THE PROBLEM ▸ From the rows below, pull out the part that starts with the line containing "79: (441, 476)" and ends with the line containing "22: (394, 274)", copying every line unchanged. Leave the pictures out of your answer.

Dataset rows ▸
· · · · · · ·

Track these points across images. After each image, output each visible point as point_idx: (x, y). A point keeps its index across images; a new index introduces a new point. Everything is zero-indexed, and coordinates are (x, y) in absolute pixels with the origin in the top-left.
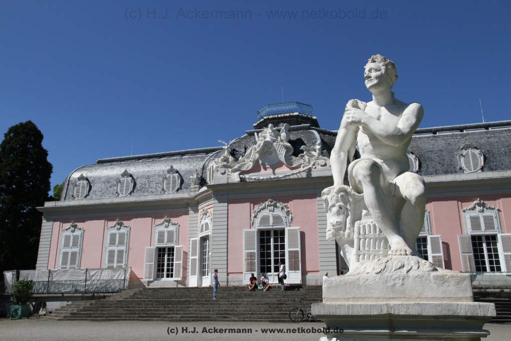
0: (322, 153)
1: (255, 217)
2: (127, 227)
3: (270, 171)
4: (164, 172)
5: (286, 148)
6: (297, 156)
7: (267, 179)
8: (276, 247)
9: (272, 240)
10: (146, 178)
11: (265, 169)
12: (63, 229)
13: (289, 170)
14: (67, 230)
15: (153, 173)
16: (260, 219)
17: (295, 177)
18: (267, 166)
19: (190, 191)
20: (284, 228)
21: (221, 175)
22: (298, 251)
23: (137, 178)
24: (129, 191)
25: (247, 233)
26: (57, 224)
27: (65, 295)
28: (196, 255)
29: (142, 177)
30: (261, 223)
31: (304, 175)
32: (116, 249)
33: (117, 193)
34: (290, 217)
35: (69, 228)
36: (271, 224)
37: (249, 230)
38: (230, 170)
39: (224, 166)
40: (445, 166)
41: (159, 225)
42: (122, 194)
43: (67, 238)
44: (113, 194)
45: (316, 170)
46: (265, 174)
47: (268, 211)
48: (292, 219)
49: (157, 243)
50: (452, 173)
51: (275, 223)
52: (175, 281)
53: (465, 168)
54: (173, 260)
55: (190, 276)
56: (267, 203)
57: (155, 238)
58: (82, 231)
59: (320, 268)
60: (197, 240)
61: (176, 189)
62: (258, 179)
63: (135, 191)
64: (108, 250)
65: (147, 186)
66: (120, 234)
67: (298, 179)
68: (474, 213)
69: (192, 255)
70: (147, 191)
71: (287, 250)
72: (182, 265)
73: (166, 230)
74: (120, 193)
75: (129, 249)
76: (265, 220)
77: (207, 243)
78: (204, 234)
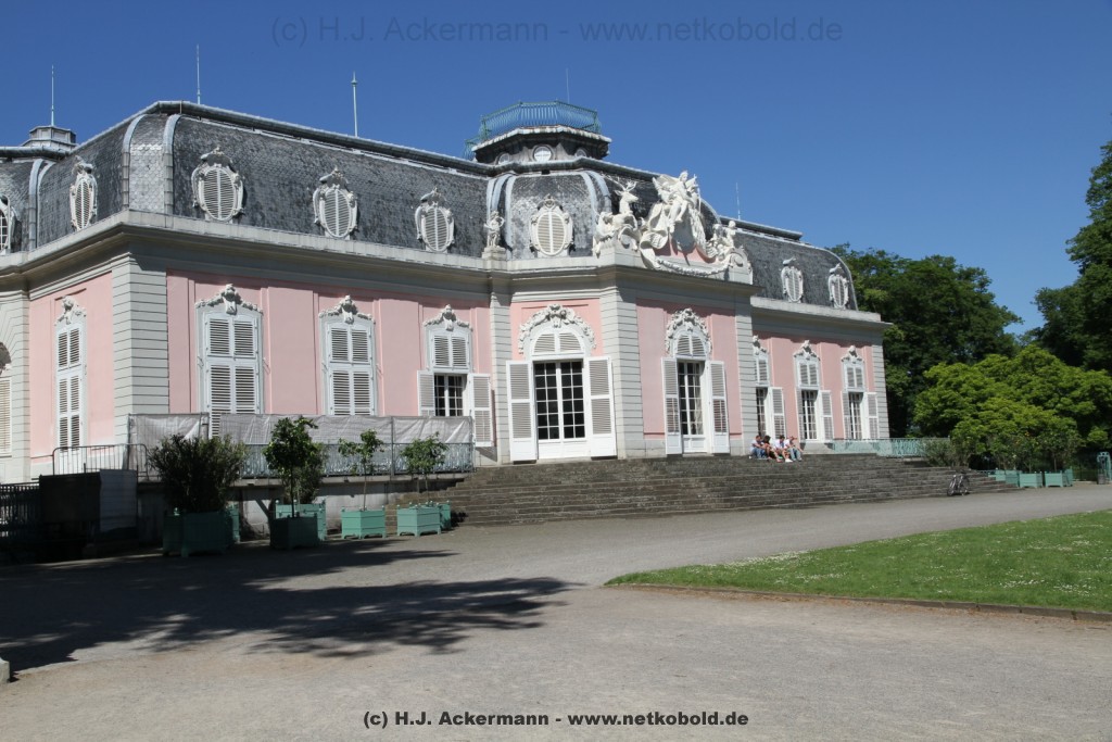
1: (671, 337)
2: (366, 318)
3: (681, 256)
7: (693, 273)
8: (691, 392)
9: (686, 378)
11: (676, 251)
12: (199, 302)
13: (701, 261)
14: (212, 305)
16: (677, 341)
18: (679, 248)
20: (704, 362)
21: (622, 247)
22: (723, 401)
25: (665, 364)
26: (179, 284)
28: (527, 396)
30: (679, 349)
31: (721, 276)
32: (351, 369)
33: (318, 224)
34: (710, 344)
35: (220, 301)
36: (690, 352)
37: (669, 359)
39: (627, 232)
41: (435, 323)
42: (334, 231)
43: (218, 329)
44: (309, 225)
45: (733, 270)
46: (676, 261)
47: (686, 329)
48: (711, 347)
49: (434, 364)
50: (780, 299)
51: (694, 351)
52: (477, 449)
53: (789, 294)
54: (461, 403)
55: (512, 439)
56: (683, 315)
57: (429, 352)
58: (258, 314)
59: (742, 430)
60: (526, 366)
61: (447, 244)
63: (361, 229)
64: (330, 372)
65: (386, 222)
66: (355, 334)
68: (803, 360)
69: (514, 396)
71: (706, 397)
72: (491, 415)
73: (450, 336)
74: (326, 226)
75: (377, 371)
76: (683, 342)
77: (558, 373)
78: (558, 354)
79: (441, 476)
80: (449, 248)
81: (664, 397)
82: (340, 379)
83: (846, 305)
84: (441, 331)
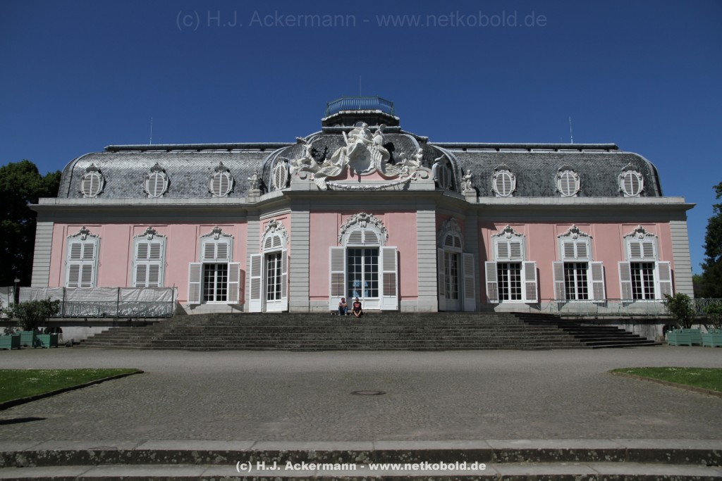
0: (423, 163)
1: (343, 233)
2: (162, 236)
3: (356, 179)
4: (209, 169)
5: (382, 153)
6: (394, 164)
7: (361, 189)
8: (367, 269)
10: (185, 176)
11: (353, 175)
12: (69, 236)
13: (383, 180)
14: (74, 236)
15: (195, 170)
16: (349, 235)
17: (392, 188)
18: (355, 172)
19: (249, 196)
20: (379, 248)
21: (301, 180)
22: (394, 274)
23: (173, 174)
24: (163, 191)
25: (333, 251)
26: (60, 227)
27: (89, 320)
28: (258, 275)
29: (180, 174)
30: (351, 240)
31: (401, 187)
32: (148, 263)
33: (145, 192)
34: (386, 235)
35: (79, 234)
36: (363, 242)
37: (336, 247)
38: (313, 174)
39: (305, 169)
40: (542, 188)
41: (207, 236)
42: (153, 193)
43: (76, 248)
44: (139, 193)
45: (416, 182)
46: (346, 183)
47: (359, 226)
48: (387, 237)
49: (203, 258)
50: (549, 196)
51: (367, 240)
52: (229, 305)
53: (562, 191)
54: (225, 279)
55: (250, 300)
57: (201, 252)
58: (98, 239)
59: (418, 294)
61: (227, 192)
62: (349, 188)
63: (170, 191)
64: (136, 265)
65: (187, 186)
66: (153, 245)
67: (394, 191)
68: (569, 240)
69: (253, 275)
70: (188, 193)
71: (381, 272)
72: (238, 286)
73: (216, 243)
74: (149, 192)
75: (166, 264)
76: (355, 236)
77: (276, 259)
78: (272, 249)
79: (147, 320)
80: (229, 194)
81: (331, 272)
82: (141, 269)
83: (642, 193)
84: (211, 240)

· · · · · · ·

OUTPUT BELOW ▸
79: (441, 476)
80: (449, 248)
81: (664, 397)
82: (340, 379)
83: (846, 305)
84: (441, 331)
0: (423, 163)
1: (343, 233)
2: (162, 236)
3: (356, 179)
4: (209, 169)
5: (382, 153)
6: (394, 164)
7: (361, 189)
8: (367, 269)
10: (185, 176)
11: (353, 175)
12: (69, 236)
13: (383, 180)
14: (74, 236)
15: (195, 170)
16: (349, 235)
17: (392, 188)
18: (355, 172)
19: (249, 196)
20: (379, 248)
21: (301, 180)
22: (394, 274)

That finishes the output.